Less subtle is the burgeoning importance of Gulf state contracts for the
Turkish economy. Turkey has two main sources of external business: consumer
goods exports to Europe, and contracting as well as exports in Dubai in the
United Arab Emirates and Saudi Arabia. Economic conditions are deteriorating in
Turkey, and the country's stock market is the worst performer this year among
emerging markets. With Europe in recession, and prospects fading for Turkish
entry into the European community, Saudi Arabia looms larger in the Turkish
economy, strengthening Erdogan's hand among the business elite.

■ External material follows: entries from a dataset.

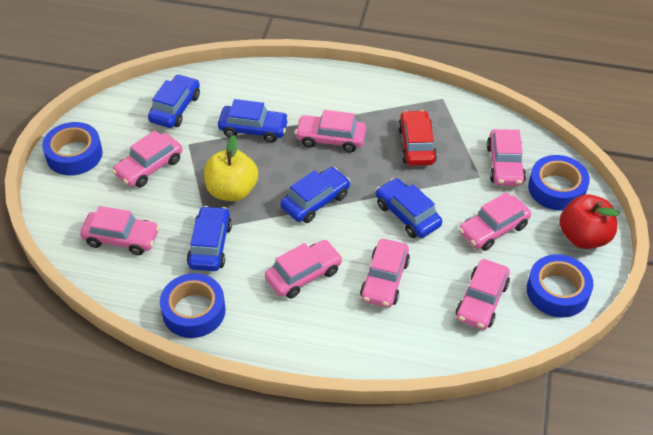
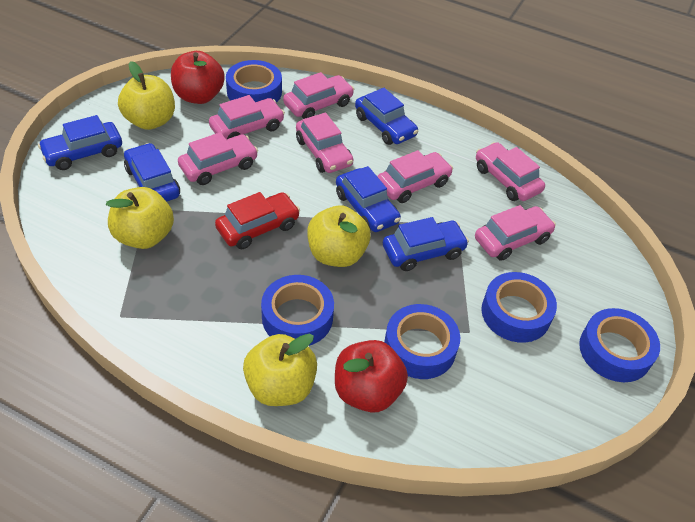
blue tape: 4 -> 5
pink car: 8 -> 7
red apple: 1 -> 2
yellow apple: 1 -> 4

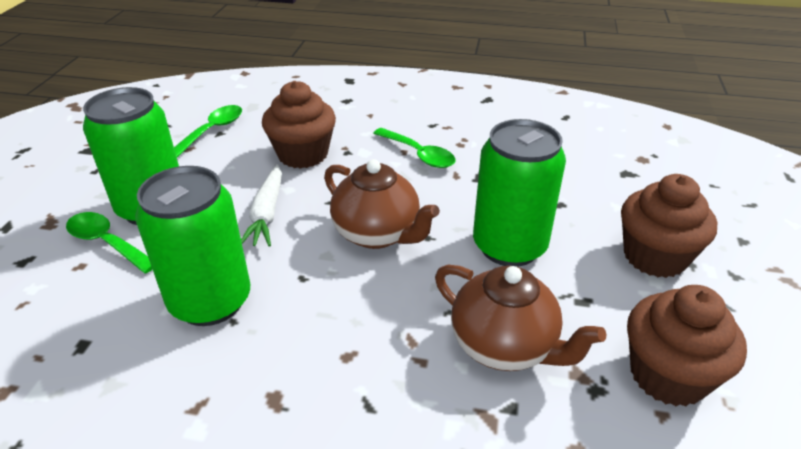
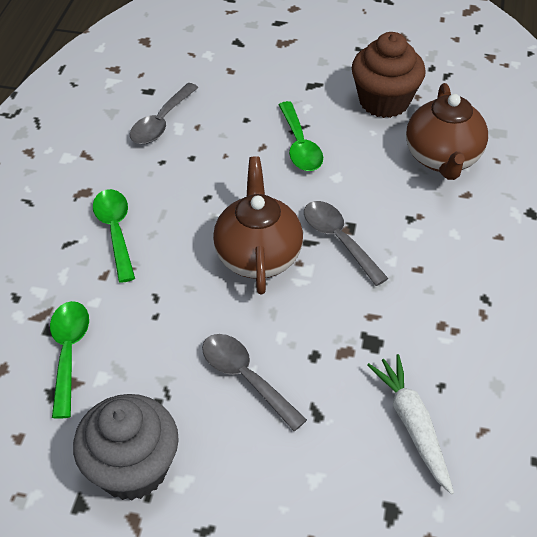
brown cupcake: 3 -> 1
green can: 3 -> 0
grey cupcake: 0 -> 1
grey spoon: 0 -> 3

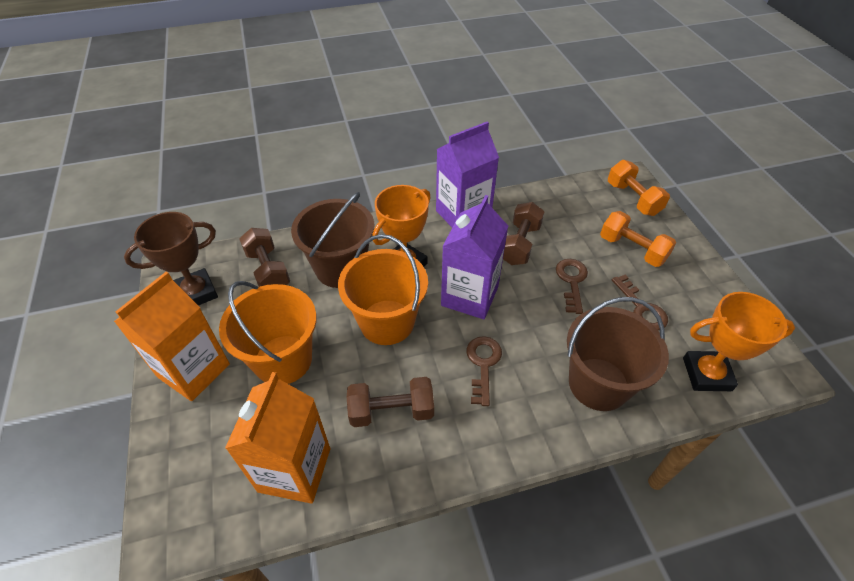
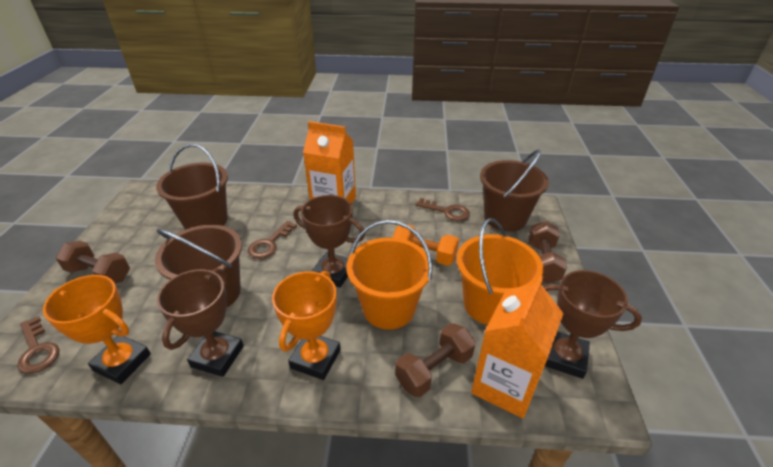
brown bucket: 2 -> 3
brown trophy: 1 -> 3
orange dumbbell: 2 -> 1
purple carton: 2 -> 0

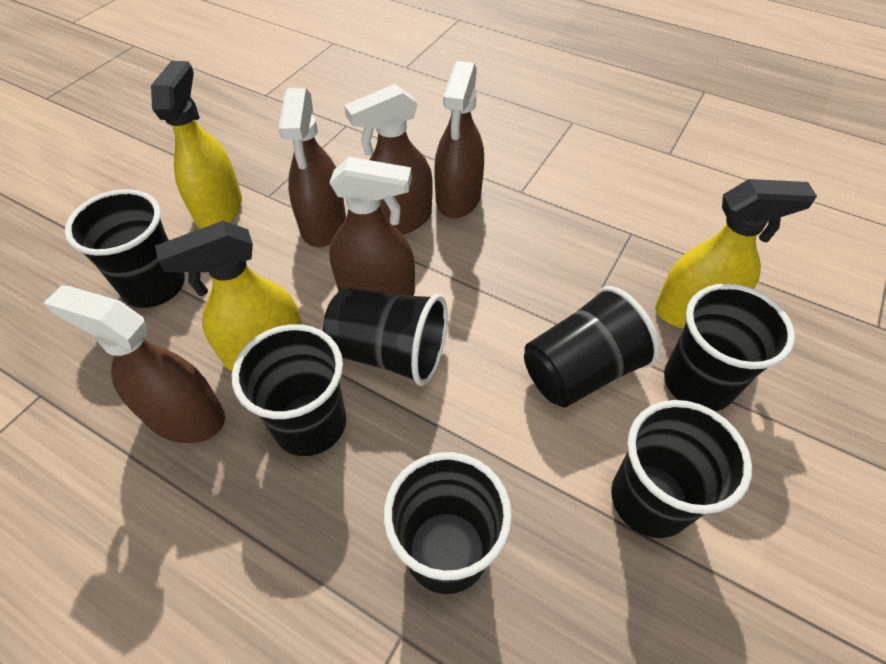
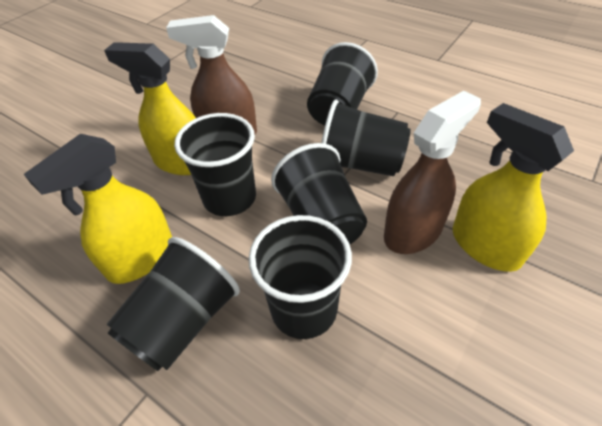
black cup: 7 -> 6
brown spray bottle: 5 -> 2

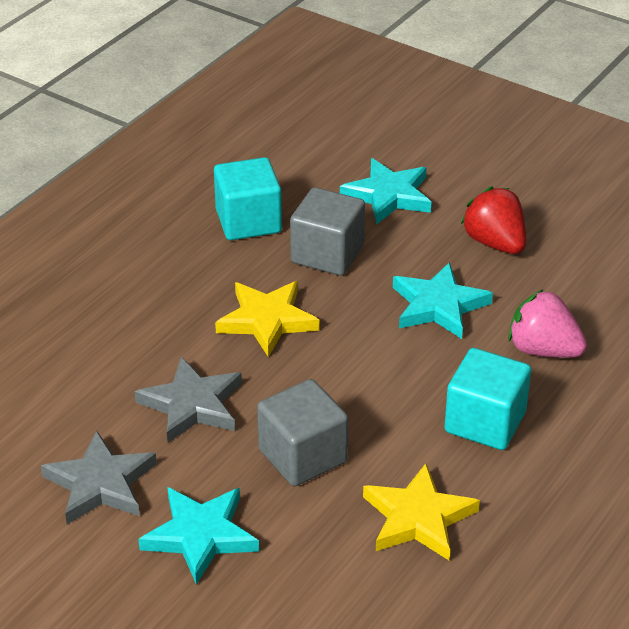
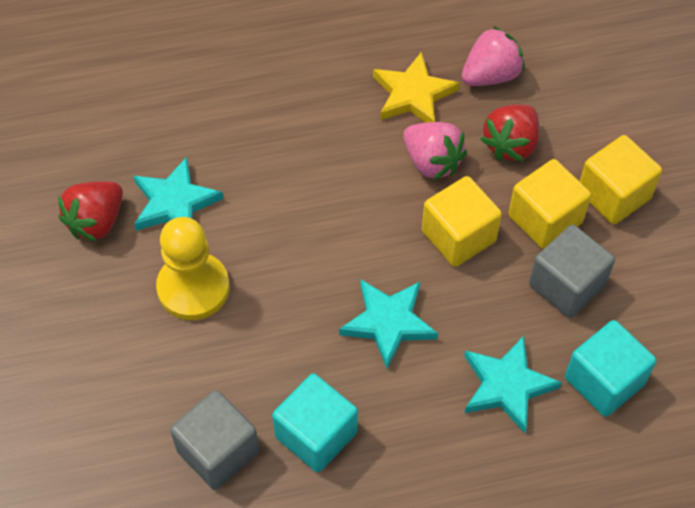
grey star: 2 -> 0
pink strawberry: 1 -> 2
red strawberry: 1 -> 2
yellow cube: 0 -> 3
yellow pawn: 0 -> 1
yellow star: 2 -> 1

Washington's immediate concern is the appearance of stability in Iraq, which
will influence the November presidential elections in the US. As a self-styled
moderate Sunni, Erdogan seems to be Central Casting's idea of an Iraqi ally.
Erdogan received an extraordinary welcome when he visited Iraq last week, with
the promise of an economic and political alliance with the country.
An Iraqi spokesmen, Ali al-Dabbagh, declared after Erdogan's visit that "Turkey
is Iraq's door to Europe", adding that Turkey "can be the best trade partner of
Iraq", according to the BBC on July 13. Even more, "The security and political
dimensions are also of paramount importance because the two countries are on
the road to democracy. Turkey is a democratic country and democracy has started
to take roots in Iraq ... I think this relationship will be a large nucleus
around which other countries will rally so that the region will develop into a
common market benefiting its peoples."
Less dramatic, but perhaps more important than the mass arrests, was another
development in Turkey. The country's Supreme Court dismissed all charges
against the exiled Muslim cleric Fethullah Gulen, the man Michael Rubin
believes will be Turkey's answer to Khomeini. State prosecutors had accused
Gulen of founding an illegal organization with the objective of undermining the
secular structure of the state. An elderly diabetic, Gulen has lived in exile
in the United States since 1998. "We expect Gulen here any day," a Turkish
analyst told me. Whether Rubin is correct to view Gulen as the Turkish Khomeini
is of secondary interest. Gulen's movement is one of a number of entities that
might form the kernel of an Islamic Republic in Turkey.
The Sorcerer's Apprentices of the State Department do not understand the sort
of objects that they are animating. Political Islam will not merely change
coloration of the country, but transform its character from the grassroots
upward. For all the crudeness of the Kemalists, American diplomats will regret
their failure as much as the fall of the shah.